Depuis l’automne 2025, le marché du livre politique en France montre une dynamique marquée: plusieurs ouvrages penchés à droite — et souvent vers l’extrême droite — enregistrent des ventes exceptionnellement élevées et alimentent un débat qui dépasse les seules librairies. Ces livres, articulés autour de thèmes identitaires et souverainistes, apparaissent comme des marqueurs des affrontements politiques à venir, notamment les élections municipales de mars 2026 et la présidentielle de 2027.
Des ventes hors norme pour le genre
La situation est singulière: vendre 10 000 exemplaires est déjà perçu comme une performance, et pourtant une dizaine d’ouvrages très droitiers ont atteint des chiffres qualifiés de « faramineux » par certains observateurs. Selon l’institut Edistat, ces succès se sont multipliés depuis l’automne 2025.
Parmi les cas les plus visibles, Le Journal d’un prisonnier, de Nicolas Sarkozy, approche les 200 000 ventes. Jordan Bardella a, lui, publié deux livres en deux ans qui se sont vendus à environ 320 000 exemplaires au total. Les deux derniers essais de Philippe de Villiers, Populicide et Mémoricide, cumuleraient plus de 400 000 exemplaires vendus.
Éric Zemmour, dont les records antérieurs sont plus élevés, a vendu environ 70 000 exemplaires pour son dernier opus, La messe n’est pas dite. Ces chiffres témoignent d’une forte appétence pour ce type de production éditoriale, même si l’intensité varie selon les auteurs.
Les thèmes porteurs et leur contexte politique
Les ouvrages cités partagent des ressorts thématiques similaires: la question identitaire, le discours souverainiste et le sentiment d’un déclin national. Ils combinent souvent une lecture alarmiste du présent et des propositions politiques orientées vers la préservation ou la restauration d’un ordre jugé menacé.
Ce message trouve une résonance dans un contexte politique tendu: les municipales de mars 2026 constituent un premier jalon électoral important, tandis que la présidentielle de 2027 reste déjà au centre des stratégies des formations et des personnalités politiques. Les livres servent de tribunes pour exposer des diagnostics et préparer des cadres de mobilisation.

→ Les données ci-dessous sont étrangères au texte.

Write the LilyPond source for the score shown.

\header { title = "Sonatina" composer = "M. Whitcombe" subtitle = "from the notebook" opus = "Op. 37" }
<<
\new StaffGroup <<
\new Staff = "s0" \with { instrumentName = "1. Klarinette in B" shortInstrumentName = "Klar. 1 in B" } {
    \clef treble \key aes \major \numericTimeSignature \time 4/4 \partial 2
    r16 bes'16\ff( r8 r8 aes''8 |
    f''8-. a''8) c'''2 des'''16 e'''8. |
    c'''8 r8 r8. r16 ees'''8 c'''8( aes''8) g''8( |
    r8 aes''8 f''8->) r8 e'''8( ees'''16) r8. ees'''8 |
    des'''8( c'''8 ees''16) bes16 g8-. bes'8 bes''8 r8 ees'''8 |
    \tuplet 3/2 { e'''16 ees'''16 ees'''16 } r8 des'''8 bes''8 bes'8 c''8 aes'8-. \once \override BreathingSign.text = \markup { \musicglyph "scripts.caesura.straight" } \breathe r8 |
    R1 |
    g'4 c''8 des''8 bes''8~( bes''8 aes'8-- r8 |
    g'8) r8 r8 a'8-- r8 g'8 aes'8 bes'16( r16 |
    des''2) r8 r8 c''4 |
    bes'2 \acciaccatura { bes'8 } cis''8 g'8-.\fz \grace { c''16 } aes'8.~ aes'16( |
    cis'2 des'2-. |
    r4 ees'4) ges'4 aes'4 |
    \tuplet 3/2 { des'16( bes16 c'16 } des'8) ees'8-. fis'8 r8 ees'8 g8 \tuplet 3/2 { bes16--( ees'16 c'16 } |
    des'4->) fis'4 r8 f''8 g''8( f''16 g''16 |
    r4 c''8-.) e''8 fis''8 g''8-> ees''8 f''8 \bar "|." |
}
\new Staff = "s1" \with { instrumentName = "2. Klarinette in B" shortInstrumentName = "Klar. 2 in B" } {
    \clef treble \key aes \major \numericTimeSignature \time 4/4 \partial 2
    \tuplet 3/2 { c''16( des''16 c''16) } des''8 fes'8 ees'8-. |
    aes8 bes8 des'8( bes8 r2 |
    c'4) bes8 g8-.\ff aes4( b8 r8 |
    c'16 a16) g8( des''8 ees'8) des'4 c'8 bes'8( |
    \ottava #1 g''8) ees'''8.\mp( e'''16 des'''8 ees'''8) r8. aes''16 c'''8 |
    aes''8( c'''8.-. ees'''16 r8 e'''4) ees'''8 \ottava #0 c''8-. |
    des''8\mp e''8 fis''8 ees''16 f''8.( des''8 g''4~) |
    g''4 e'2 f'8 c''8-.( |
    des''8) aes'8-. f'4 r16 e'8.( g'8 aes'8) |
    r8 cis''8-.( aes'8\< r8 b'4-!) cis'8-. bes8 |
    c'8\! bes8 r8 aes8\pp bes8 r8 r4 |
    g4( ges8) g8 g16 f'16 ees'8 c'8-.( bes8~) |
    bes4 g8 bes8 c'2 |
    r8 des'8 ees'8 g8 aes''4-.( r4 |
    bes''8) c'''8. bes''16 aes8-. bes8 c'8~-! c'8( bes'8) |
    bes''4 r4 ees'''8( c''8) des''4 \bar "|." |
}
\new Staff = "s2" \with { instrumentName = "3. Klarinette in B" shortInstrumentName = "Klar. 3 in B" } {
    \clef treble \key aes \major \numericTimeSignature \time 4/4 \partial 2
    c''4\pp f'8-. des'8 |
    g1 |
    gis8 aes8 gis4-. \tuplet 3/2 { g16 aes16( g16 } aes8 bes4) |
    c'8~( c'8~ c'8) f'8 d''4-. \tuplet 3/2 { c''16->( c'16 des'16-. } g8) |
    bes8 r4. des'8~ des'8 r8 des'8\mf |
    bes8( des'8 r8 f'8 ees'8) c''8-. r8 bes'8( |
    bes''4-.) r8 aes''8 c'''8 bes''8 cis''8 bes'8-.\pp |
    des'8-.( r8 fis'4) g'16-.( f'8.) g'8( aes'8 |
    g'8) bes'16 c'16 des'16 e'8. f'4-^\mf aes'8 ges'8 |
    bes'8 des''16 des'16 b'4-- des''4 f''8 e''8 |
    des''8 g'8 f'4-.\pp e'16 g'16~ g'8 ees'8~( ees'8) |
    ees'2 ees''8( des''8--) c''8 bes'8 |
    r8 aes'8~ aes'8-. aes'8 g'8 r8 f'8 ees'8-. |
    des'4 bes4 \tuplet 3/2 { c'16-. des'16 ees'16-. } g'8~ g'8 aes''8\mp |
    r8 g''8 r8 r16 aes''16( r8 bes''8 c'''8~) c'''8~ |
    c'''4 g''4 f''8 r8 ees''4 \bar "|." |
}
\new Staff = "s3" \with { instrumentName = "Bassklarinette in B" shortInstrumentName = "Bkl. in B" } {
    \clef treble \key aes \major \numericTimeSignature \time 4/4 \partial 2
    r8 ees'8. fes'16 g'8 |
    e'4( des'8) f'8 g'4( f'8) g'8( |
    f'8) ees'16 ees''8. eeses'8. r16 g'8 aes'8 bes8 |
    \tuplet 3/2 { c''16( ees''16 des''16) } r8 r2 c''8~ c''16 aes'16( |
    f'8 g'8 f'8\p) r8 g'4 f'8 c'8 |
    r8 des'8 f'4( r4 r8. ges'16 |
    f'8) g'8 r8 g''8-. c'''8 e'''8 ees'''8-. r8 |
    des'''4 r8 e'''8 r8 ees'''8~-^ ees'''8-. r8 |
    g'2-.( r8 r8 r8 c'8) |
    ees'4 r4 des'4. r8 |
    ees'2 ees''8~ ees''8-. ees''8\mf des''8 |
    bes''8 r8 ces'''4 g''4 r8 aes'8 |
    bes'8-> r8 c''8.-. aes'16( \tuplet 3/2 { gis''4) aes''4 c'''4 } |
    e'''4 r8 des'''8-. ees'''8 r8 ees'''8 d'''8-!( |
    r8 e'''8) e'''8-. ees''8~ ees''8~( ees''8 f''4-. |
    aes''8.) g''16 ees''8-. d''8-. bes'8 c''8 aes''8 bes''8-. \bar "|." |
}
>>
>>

Auteurs et sorties récentes
Plusieurs personnalités publiques ont adopté le livre comme vecteur de visibilité et d’influence. Philippe de Villiers, productif depuis plus d’une décennie, a signé une quinzaine d’essais en treize ans, dont les derniers titres cités plus haut. Le général Pierre de Villiers, comme son frère, a publié plusieurs ouvrages à succès — cinq en huit ans selon le bilan évoqué.
D’autres noms apparaissent dans le paysage éditorial récent: l’avocat Gilles-William Goldnadel avec Vol au-dessus d’un nid de cocus (2025) et la journaliste Sonia Mabrouk avec Et si demain tout s’inversait (2024). En janvier, deux essais ont été mis en avant: Nous vivons côte à côte, d’Alexandre Devecchio (journaliste au Figaro), qui questionne le modèle d’intégration, et Vers un Trump français ?, de Nicolas Conquer.
Enfin, la parution annoncée le 28 janvier d’un essai de Marion Maréchal, présenté comme une prise de position affirmée et une réappropriation symbolique de l’héritage familial — en référence à Jean‑Marie Le Pen — a été largement commentée dans les milieux politiques et médiatiques.
Réactions et enjeux
Face à cette flambée éditoriale, des commentateurs appellent à ne pas surestimer le phénomène; d’autres estiment au contraire qu’il mérite d’être pris au sérieux, tant par les acteurs politiques que par les observateurs. L’objet littéraire y joue un double rôle: produire un discours et mesurer son audience.
Plus généralement, ces succès éditoriaux posent des questions sur la mise en scène des idées politiques et sur la manière dont les librairies et les médias contribuent à amplifier certains messages. Les chiffres cités, fournis par l’institut Edistat et repris par les observateurs, confirment cependant une réalité tangible: un segment du marché du livre politique rencontre un public large et visible depuis l’automne 2025.
Sans présager de l’impact électoral exact de ces publications, leur circulation et leur réception resteront un indicateur à suivre dans les prochains mois, alors que se profilent les échéances municipales de mars 2026 et la campagne présidentielle de 2027.